S&P Global Market Intelligence: There seems to be a good deal of uncertainty about the economy at this event, but at the same time some excitement about what may be coming.
Warren de Haan: It's the strangest time. The distribution of potential outcomes is very broad. There is a sense of optimism, reflected in the public markets. And that optimism, provided it's backed up with economic growth, infrastructure spending and the like, can only be good.
On the other hand you have some very sizable risks — geopolitical risks — and it's frightening. It can hinge on 144 characters, right? It's bizarre. And we don't know yet how social policy will play out, and what it means for real estate.
Ultimately, whether or not President Trump can effect change remains to be seen. Take bank deregulation: Can he really deregulate the banks? It seems more realistic he'll simply provide a framework for deregulation.
At ACORE we have a defensive strategy. We have to keep our eye on the horizon. But we're generating very good risk-adjusted returns for investors. It's not surprising to hear capital is flowing more into debt-related products.
Last year was a tremendously successful year for our firm. We'll see how 2017 pans out, but I have no reason to believe it's not going to be a great year.
Has there been a notable shift in transaction flow in your business since the election?

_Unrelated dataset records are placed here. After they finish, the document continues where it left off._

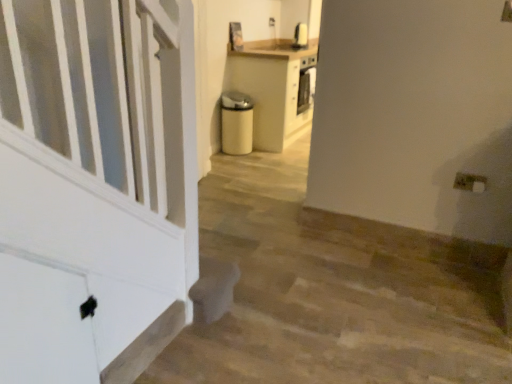
This screenshot has height=384, width=512. Identify the location of white plastic electric outlet at lower right. (470, 182).

What is the approximate height of white plastic electric outlet at lower right?

4.34 inches.

What is the approximate width of white plastic electric outlet at lower right?

The width of white plastic electric outlet at lower right is 1.36 inches.

What do you see at coordinates (470, 182) in the screenshot? I see `white plastic electric outlet at lower right` at bounding box center [470, 182].

What do you see at coordinates (145, 347) in the screenshot? Image resolution: width=512 pixels, height=384 pixels. I see `white matte stairwell at lower left` at bounding box center [145, 347].

The height and width of the screenshot is (384, 512). In order to click on white matte stairwell at lower left in this screenshot , I will do `click(145, 347)`.

From the picture: What is the approximate width of white matte stairwell at lower left?

white matte stairwell at lower left is 1.32 inches wide.

What are the coordinates of `white plastic electric outlet at lower right` in the screenshot? It's located at coord(470,182).

Considering the relative positions of white matte stairwell at lower left and white plastic electric outlet at lower right in the image provided, is white matte stairwell at lower left to the right of white plastic electric outlet at lower right from the viewer's perspective?

In fact, white matte stairwell at lower left is to the left of white plastic electric outlet at lower right.

Which object is further away from the camera taking this photo, white matte stairwell at lower left or white plastic electric outlet at lower right?

white plastic electric outlet at lower right is further from the camera.

Is point (131, 367) positioned after point (462, 185)?

No, (131, 367) is in front of (462, 185).

From the image's perspective, is white matte stairwell at lower left over white plastic electric outlet at lower right?

Actually, white matte stairwell at lower left appears below white plastic electric outlet at lower right in the image.

From a real-world perspective, is white matte stairwell at lower left above or below white plastic electric outlet at lower right?

In terms of real-world spatial position, white matte stairwell at lower left is below white plastic electric outlet at lower right.

Considering the relative sizes of white matte stairwell at lower left and white plastic electric outlet at lower right in the image provided, is white matte stairwell at lower left wider than white plastic electric outlet at lower right?

In fact, white matte stairwell at lower left might be narrower than white plastic electric outlet at lower right.

Can you confirm if white matte stairwell at lower left is taller than white plastic electric outlet at lower right?

Correct, white matte stairwell at lower left is much taller as white plastic electric outlet at lower right.

Considering the sizes of objects white matte stairwell at lower left and white plastic electric outlet at lower right in the image provided, who is bigger, white matte stairwell at lower left or white plastic electric outlet at lower right?

Bigger between the two is white matte stairwell at lower left.

Is white matte stairwell at lower left situated inside white plastic electric outlet at lower right or outside?

white matte stairwell at lower left cannot be found inside white plastic electric outlet at lower right.

Does white matte stairwell at lower left touch white plastic electric outlet at lower right?

No, white matte stairwell at lower left is not beside white plastic electric outlet at lower right.

Is white matte stairwell at lower left oriented away from white plastic electric outlet at lower right?

No, white matte stairwell at lower left is not facing the opposite direction of white plastic electric outlet at lower right.

Based on the photo, how different are the orientations of white matte stairwell at lower left and white plastic electric outlet at lower right in degrees?

The angular difference between white matte stairwell at lower left and white plastic electric outlet at lower right is 87.9 degrees.

At what (x,y) coordinates should I click in order to perform the action: click on electric outlet above the white matte stairwell at lower left (from a real-world perspective). Please return your answer as a coordinate pair (x, y). Looking at the image, I should click on (470, 182).

Which object is positioned more to the left, white plastic electric outlet at lower right or white matte stairwell at lower left?

Positioned to the left is white matte stairwell at lower left.

Relative to white matte stairwell at lower left, is white plastic electric outlet at lower right in front or behind?

white plastic electric outlet at lower right is behind white matte stairwell at lower left.

Considering the positions of points (485, 177) and (136, 343), is point (485, 177) farther from camera compared to point (136, 343)?

Yes.

From the image's perspective, is white plastic electric outlet at lower right over white matte stairwell at lower left?

Yes.

From a real-world perspective, is white plastic electric outlet at lower right under white matte stairwell at lower left?

No, from a real-world perspective, white plastic electric outlet at lower right is not beneath white matte stairwell at lower left.

In terms of width, does white plastic electric outlet at lower right look wider or thinner when compared to white matte stairwell at lower left?

white plastic electric outlet at lower right is wider than white matte stairwell at lower left.

Between white plastic electric outlet at lower right and white matte stairwell at lower left, which one has more height?

Standing taller between the two is white matte stairwell at lower left.

Which of these two, white plastic electric outlet at lower right or white matte stairwell at lower left, is smaller?

white plastic electric outlet at lower right is smaller.

Looking at this image, would you say white plastic electric outlet at lower right is outside white matte stairwell at lower left?

Yes, white plastic electric outlet at lower right is outside of white matte stairwell at lower left.

From the picture: Is white plastic electric outlet at lower right beside white matte stairwell at lower left?

white plastic electric outlet at lower right is not next to white matte stairwell at lower left, and they're not touching.

Is white matte stairwell at lower left at the back of white plastic electric outlet at lower right?

white plastic electric outlet at lower right is not turned away from white matte stairwell at lower left.

What's the angular difference between white plastic electric outlet at lower right and white matte stairwell at lower left's facing directions?

There is a 87.9-degree angle between the facing directions of white plastic electric outlet at lower right and white matte stairwell at lower left.

The image size is (512, 384). Find the location of `stairwell in front of the white plastic electric outlet at lower right`. stairwell in front of the white plastic electric outlet at lower right is located at coordinates (145, 347).

Where is `electric outlet lying above the white matte stairwell at lower left (from the image's perspective)`? This screenshot has width=512, height=384. electric outlet lying above the white matte stairwell at lower left (from the image's perspective) is located at coordinates (470, 182).

Find the location of a particular element. The image size is (512, 384). electric outlet above the white matte stairwell at lower left (from a real-world perspective) is located at coordinates (470, 182).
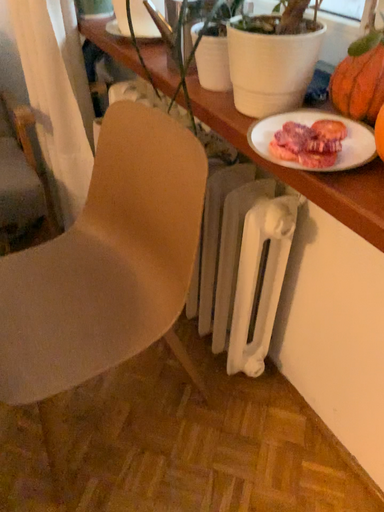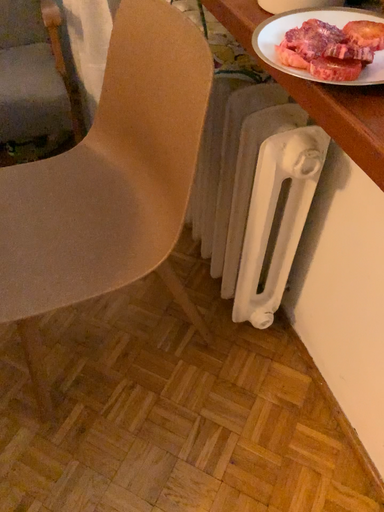
Question: Which way did the camera rotate in the video?

Choices:
 (A) rotated right
 (B) rotated left

Answer: (B)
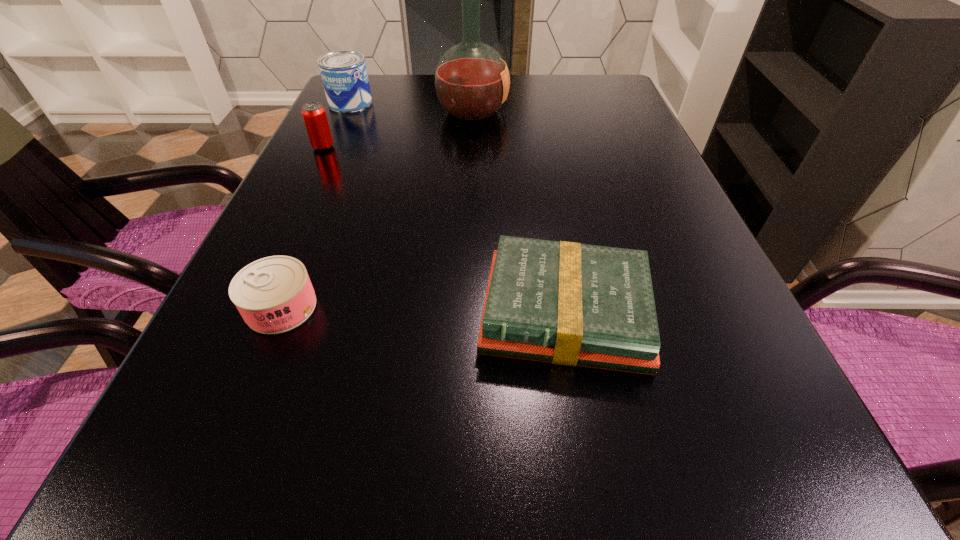
Where is `free spot between the second shortest can and the farthest can`? The width and height of the screenshot is (960, 540). free spot between the second shortest can and the farthest can is located at coordinates (337, 125).

Find the location of a particular element. The image size is (960, 540). object that stands as the third closest to the hardback book is located at coordinates (314, 114).

Choose which object is the fourth nearest neighbor to the farthest can. Please provide its 2D coordinates. Your answer should be formatted as a tuple, i.e. [(x, y)], where the tuple contains the x and y coordinates of a point satisfying the conditions above.

[(566, 303)]

Where is `the second closest can relative to the liquor`? This screenshot has width=960, height=540. the second closest can relative to the liquor is located at coordinates (314, 114).

Find the location of a particular element. can that stands as the closest to the third shortest object is located at coordinates (344, 75).

In order to click on free location that satisfies the following two spatial constraints: 1. on the front label of the nearest can; 2. on the left side of the farthest can in this screenshot , I will do `click(256, 307)`.

In order to click on vacant position in the image that satisfies the following two spatial constraints: 1. on the front label of the hardback book; 2. on the left side of the liquor in this screenshot , I will do (x=468, y=314).

Image resolution: width=960 pixels, height=540 pixels. I want to click on vacant space that satisfies the following two spatial constraints: 1. on the front label of the farthest can; 2. on the right side of the shortest can, so click(x=256, y=307).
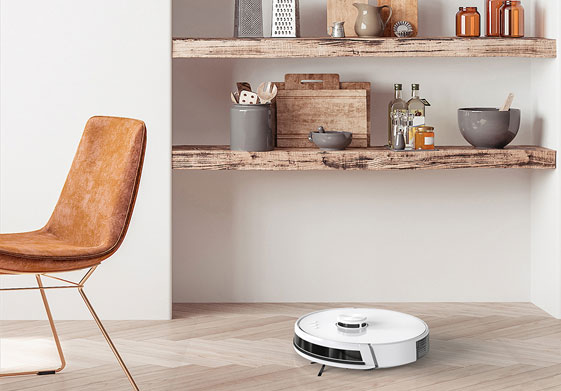
This screenshot has width=561, height=391. What are the coordinates of `bowl` in the screenshot? It's located at (478, 129).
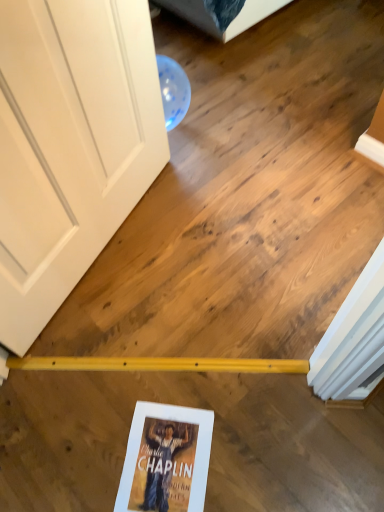
You are a GUI agent. You are given a task and a screenshot of the screen. Output one action in this format:
    pyautogui.click(x=<x>, y=<y>)
    Task: Click on the vacant area situated to the left side of hardcover book at lower center
    The image size is (384, 512).
    Given the screenshot: What is the action you would take?
    pyautogui.click(x=79, y=455)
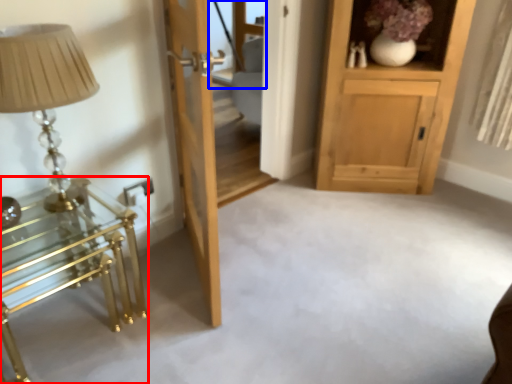
Question: Which point is closer to the camera, table (highlighted by a red box) or glass door (highlighted by a blue box)?

Choices:
 (A) table
 (B) glass door

Answer: (A)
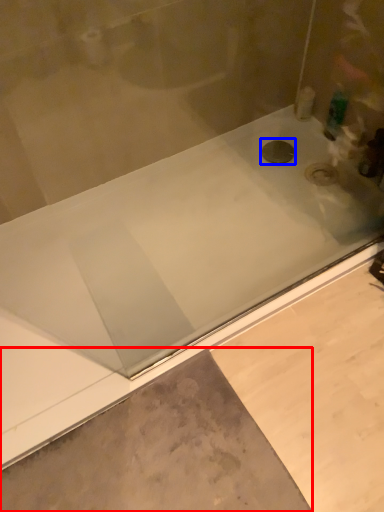
Question: Which of the following is the closest to the observer, concrete (highlighted by a red box) or drain (highlighted by a blue box)?

Choices:
 (A) concrete
 (B) drain

Answer: (A)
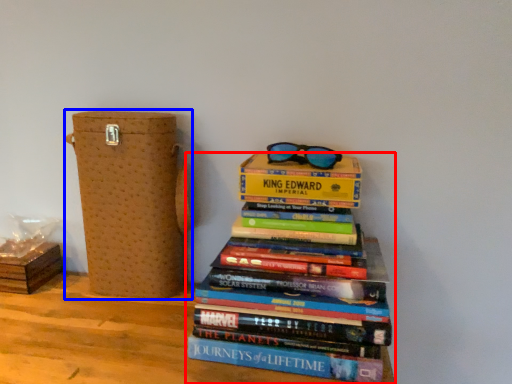
Question: Which of the following is the farthest to the observer, book (highlighted by a red box) or cardboard box (highlighted by a blue box)?

Choices:
 (A) book
 (B) cardboard box

Answer: (B)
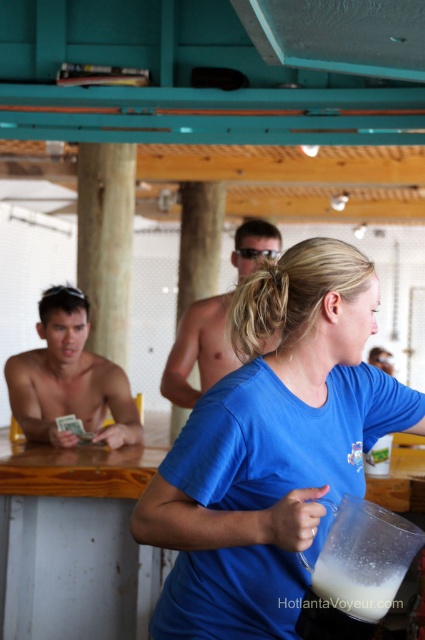
From the picture: Measure the distance between point (200, 616) and camera.

Point (200, 616) is 5.55 feet from camera.

At what (x,y) coordinates should I click in order to perform the action: click on blue fabric shirt at center. Please return your answer as a coordinate pair (x, y). This screenshot has height=640, width=425. Looking at the image, I should click on (272, 448).

Image resolution: width=425 pixels, height=640 pixels. I want to click on blue fabric shirt at center, so click(272, 448).

Measure the distance between blue fabric shirt at center and camera.

A distance of 1.54 meters exists between blue fabric shirt at center and camera.

Is blue fabric shirt at center bigger than shiny metallic shirt at center?

No.

Describe the element at coordinates (272, 448) in the screenshot. This screenshot has width=425, height=640. I see `blue fabric shirt at center` at that location.

At what (x,y) coordinates should I click in order to perform the action: click on blue fabric shirt at center. Please return your answer as a coordinate pair (x, y). Image resolution: width=425 pixels, height=640 pixels. Looking at the image, I should click on (272, 448).

Who is more distant from viewer, (314, 445) or (61, 444)?

The point (61, 444) is more distant.

Is blue fabric shirt at center shorter than shiny skin torso at left?

No.

Which is in front, point (180, 483) or point (82, 371)?

Positioned in front is point (180, 483).

Where is `blue fabric shirt at center`? The width and height of the screenshot is (425, 640). blue fabric shirt at center is located at coordinates (272, 448).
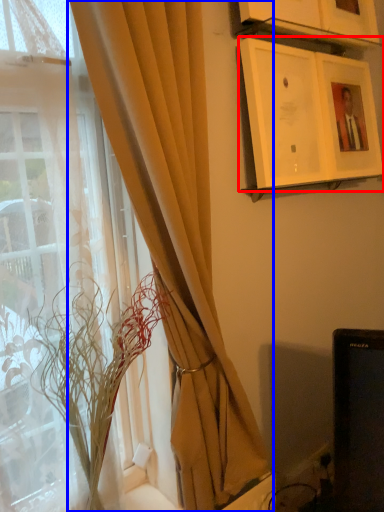
Question: Which of the following is the closest to the observer, picture frame (highlighted by a red box) or curtain (highlighted by a blue box)?

Choices:
 (A) picture frame
 (B) curtain

Answer: (B)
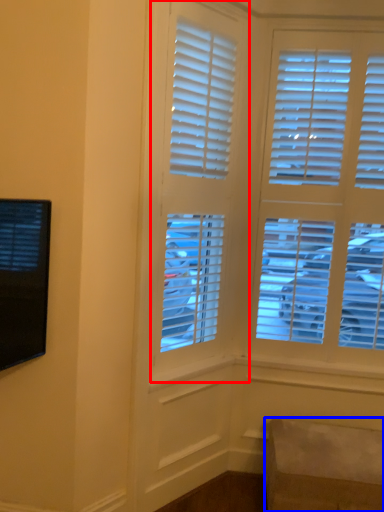
Question: Among these objects, which one is nearest to the camera, window (highlighted by a red box) or furniture (highlighted by a blue box)?

Choices:
 (A) window
 (B) furniture

Answer: (A)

There is still a lot of demand for transitional assets. But some guys are pulling back on acquisitions, waiting to see what happens during the first 90 days of the Trump administration. In the near term, people seem to like Trump's cabinet picks.
What does it all mean? We won't know until we see some action. I'm hopeful, but I'm not betting my livelihood on it.
Many of the panelists have argued that we are very late in the real estate cycle. Do you have that same sense?
People are always talking about what "inning" the market is in. We very well could be in the ninth inning, but it could turn out to be a very long inning. So although it feels late, based on how many years have passed and where property values are, there are additional factors to consider. The so-called Trump bump could evolve into real economic growth, and if supply stays in check, real estate fundamentals should continue to be strong.
We're debt guys, so we're focused on defensive strategies, yield strategies. That is proving to be a successful strategy.
There's been a lot of love expressed for industrial at this conference and, conversely, a lot of caution expressed about retail.
We would love to do more industrial. The reality is that most of the assets are very small. Our average deal size is about $70 million, so we only play in industrial when it's a portfolio.
Retail constitutes less than 4% of our portfolio. We are very specific about what we like and don't like in retail.
Regulators have warned about vulnerabilities building within commercial real estate lending. Are we in dangerous territory in your view?
Regulators are worried about banks' exposure to commercial real estate as a percentage of their overall portfolio. But banks, if anything, have been more cautious with their lending this go-round. The market is healthy.
I don't see lending standards, though, in any way, shape or form approaching 2007 levels. There is lot of equity in the deals, a lot of cash. I think borrowers learned their lesson and they don't seem to be over-leveraging. They're prioritizing pricing and structure, which has kept the market healthy.
Notwithstanding the Trump noise, I still think U.S. real estate is a great asset class.